If Singapore was bold enough to attempt this at the height of the Cold War and maintain such a position throughout the years, expect more of the same in the coming years.

Quote Of The Week

Paul Graham, in How To Write Usefully,

In writing, you constantly admit you are wrong. You just do it before publishing instead of after.  

The Art Of Drinking From A Firehose

Photo by Ralph Katieb / Unsplash
The Art of Drinking From A Firehose
I am two weeks from finishing my rotation at the Trade Team in Enterprise Singapore. I am going to share with you three lessons on how I learned to drink from the firehose. To drink from the firehose is to absorb and integrate an overwhelming (or even excessive) flow of

I wrote a minor post last week on drinking from a firehose.

We are confronted with a deluge of information daily in this digital age.
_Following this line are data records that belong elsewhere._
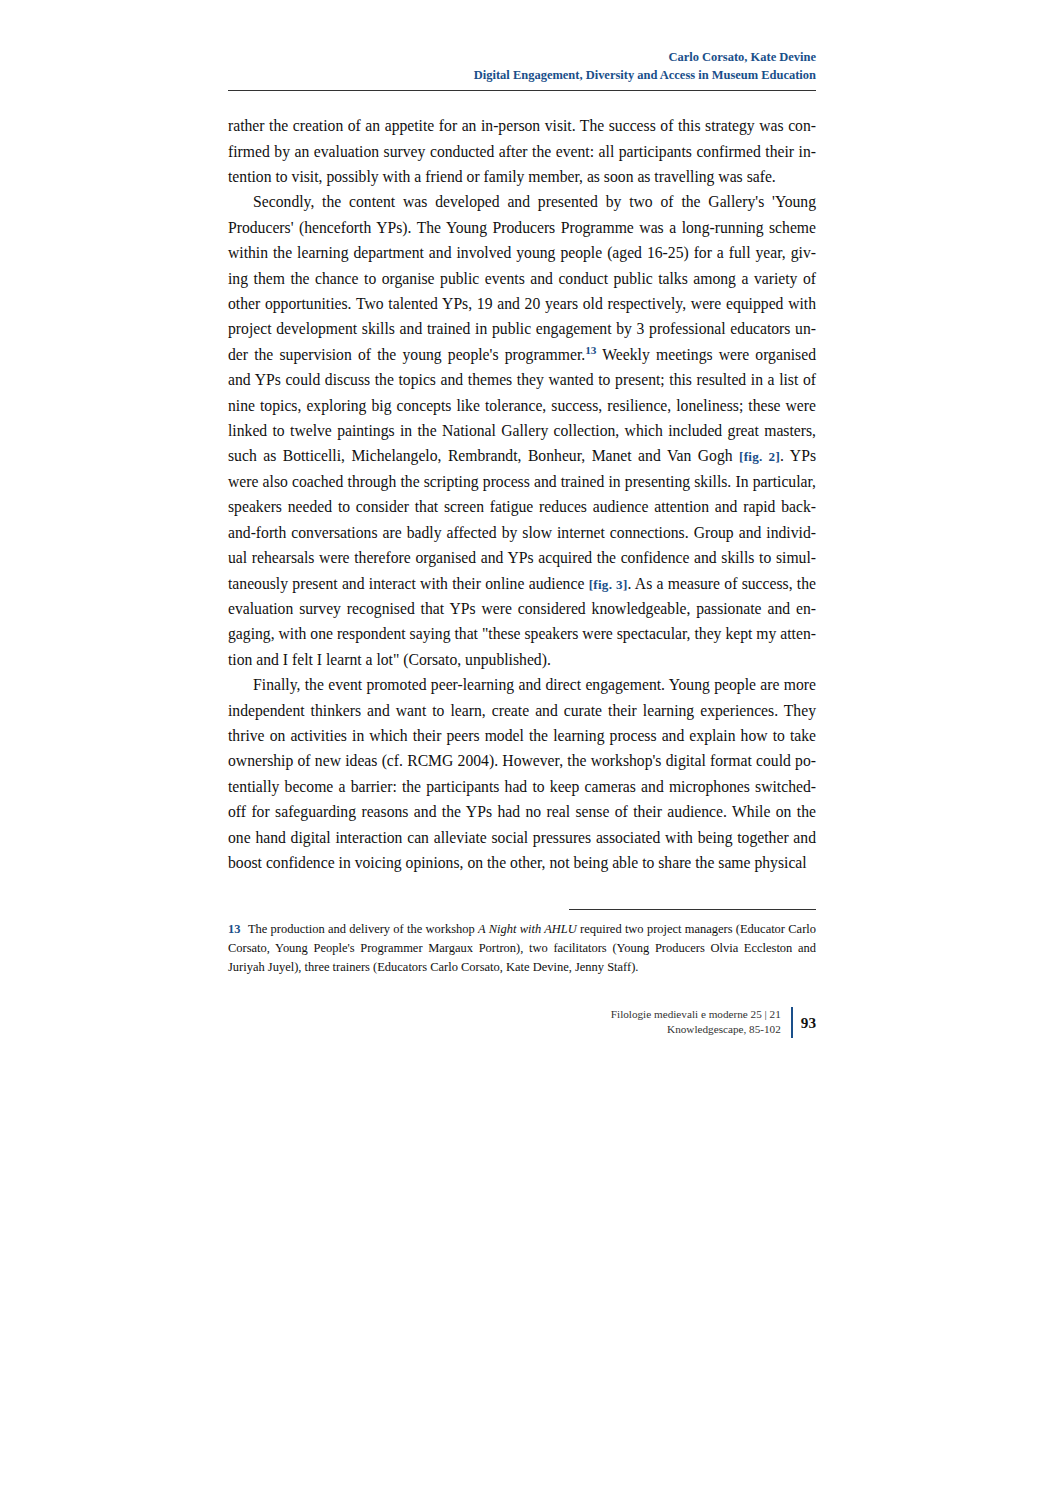Carlo Corsato, Kate Devine
Digital Engagement, Diversity and Access in Museum Education
rather the creation of an appetite for an in-person visit. The success of this strategy was confirmed by an evaluation survey conducted after the event: all participants confirmed their intention to visit, possibly with a friend or family member, as soon as travelling was safe.
Secondly, the content was developed and presented by two of the Gallery's 'Young Producers' (henceforth YPs). The Young Producers Programme was a long-running scheme within the learning department and involved young people (aged 16-25) for a full year, giving them the chance to organise public events and conduct public talks among a variety of other opportunities. Two talented YPs, 19 and 20 years old respectively, were equipped with project development skills and trained in public engagement by 3 professional educators under the supervision of the young people's programmer.13 Weekly meetings were organised and YPs could discuss the topics and themes they wanted to present; this resulted in a list of nine topics, exploring big concepts like tolerance, success, resilience, loneliness; these were linked to twelve paintings in the National Gallery collection, which included great masters, such as Botticelli, Michelangelo, Rembrandt, Bonheur, Manet and Van Gogh [fig. 2]. YPs were also coached through the scripting process and trained in presenting skills. In particular, speakers needed to consider that screen fatigue reduces audience attention and rapid back-and-forth conversations are badly affected by slow internet connections. Group and individual rehearsals were therefore organised and YPs acquired the confidence and skills to simultaneously present and interact with their online audience [fig. 3]. As a measure of success, the evaluation survey recognised that YPs were considered knowledgeable, passionate and engaging, with one respondent saying that "these speakers were spectacular, they kept my attention and I felt I learnt a lot" (Corsato, unpublished).
Finally, the event promoted peer-learning and direct engagement. Young people are more independent thinkers and want to learn, create and curate their learning experiences. They thrive on activities in which their peers model the learning process and explain how to take ownership of new ideas (cf. RCMG 2004). However, the workshop's digital format could potentially become a barrier: the participants had to keep cameras and microphones switched-off for safeguarding reasons and the YPs had no real sense of their audience. While on the one hand digital interaction can alleviate social pressures associated with being together and boost confidence in voicing opinions, on the other, not being able to share the same physical
13 The production and delivery of the workshop A Night with AHLU required two project managers (Educator Carlo Corsato, Young People's Programmer Margaux Portron), two facilitators (Young Producers Olvia Eccleston and Juriyah Juyel), three trainers (Educators Carlo Corsato, Kate Devine, Jenny Staff).
Filologie medievali e moderne 25 | 21
Knowledgescape, 85-102
93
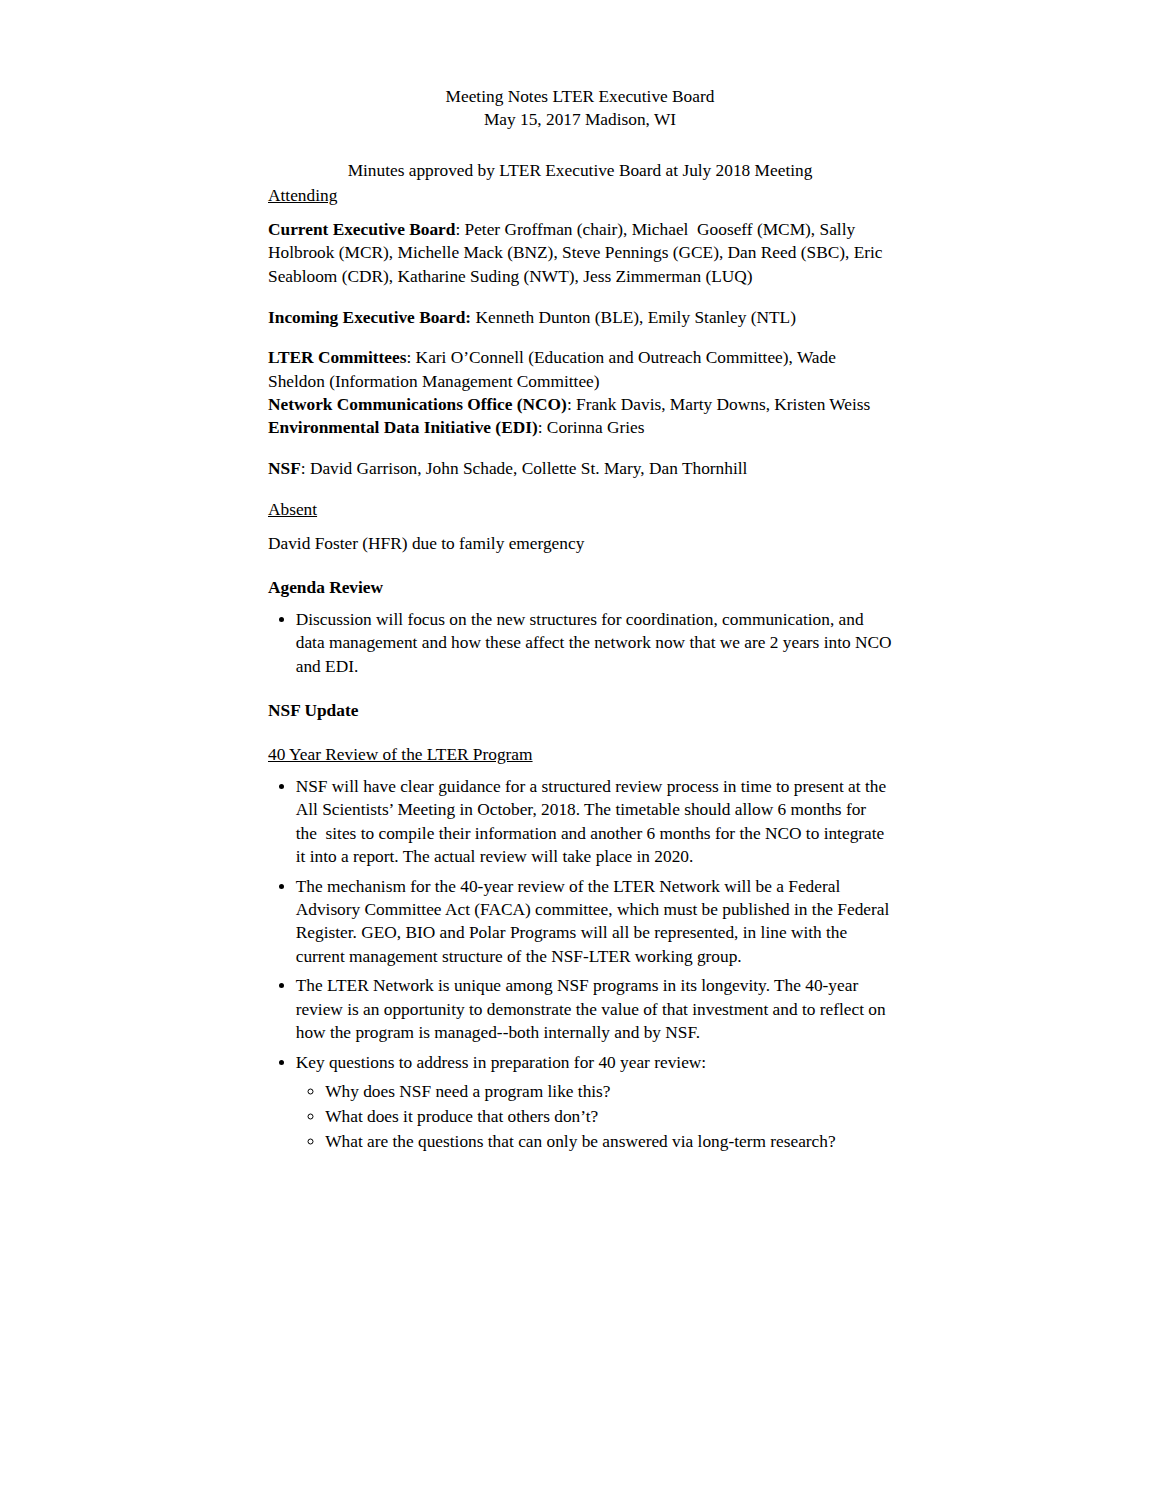Meeting Notes LTER Executive Board
May 15, 2017 Madison, WI
Minutes approved by LTER Executive Board at July 2018 Meeting
Attending
Current Executive Board: Peter Groffman (chair), Michael Gooseff (MCM), Sally Holbrook (MCR), Michelle Mack (BNZ), Steve Pennings (GCE), Dan Reed (SBC), Eric Seabloom (CDR), Katharine Suding (NWT), Jess Zimmerman (LUQ)
Incoming Executive Board: Kenneth Dunton (BLE), Emily Stanley (NTL)
LTER Committees: Kari O’Connell (Education and Outreach Committee), Wade Sheldon (Information Management Committee)
Network Communications Office (NCO): Frank Davis, Marty Downs, Kristen Weiss
Environmental Data Initiative (EDI): Corinna Gries
NSF: David Garrison, John Schade, Collette St. Mary, Dan Thornhill
Absent
David Foster (HFR) due to family emergency
Agenda Review
Discussion will focus on the new structures for coordination, communication, and data management and how these affect the network now that we are 2 years into NCO and EDI.
NSF Update
40 Year Review of the LTER Program
NSF will have clear guidance for a structured review process in time to present at the All Scientists’ Meeting in October, 2018. The timetable should allow 6 months for the sites to compile their information and another 6 months for the NCO to integrate it into a report. The actual review will take place in 2020.
The mechanism for the 40-year review of the LTER Network will be a Federal Advisory Committee Act (FACA) committee, which must be published in the Federal Register. GEO, BIO and Polar Programs will all be represented, in line with the current management structure of the NSF-LTER working group.
The LTER Network is unique among NSF programs in its longevity. The 40-year review is an opportunity to demonstrate the value of that investment and to reflect on how the program is managed--both internally and by NSF.
Key questions to address in preparation for 40 year review:
Why does NSF need a program like this?
What does it produce that others don’t?
What are the questions that can only be answered via long-term research?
To drink from the firehose is to absorb and integrate an overwhelming (or even excessive) flow of information into one's workflow.

In this post, I share three ways I am learning on the job while drinking from a firehose.

The greatest lesson I learned was that most people treat books, articles and memos like TV. They consume it passively, and that is completely wrong. They will have been much better served if they read actively.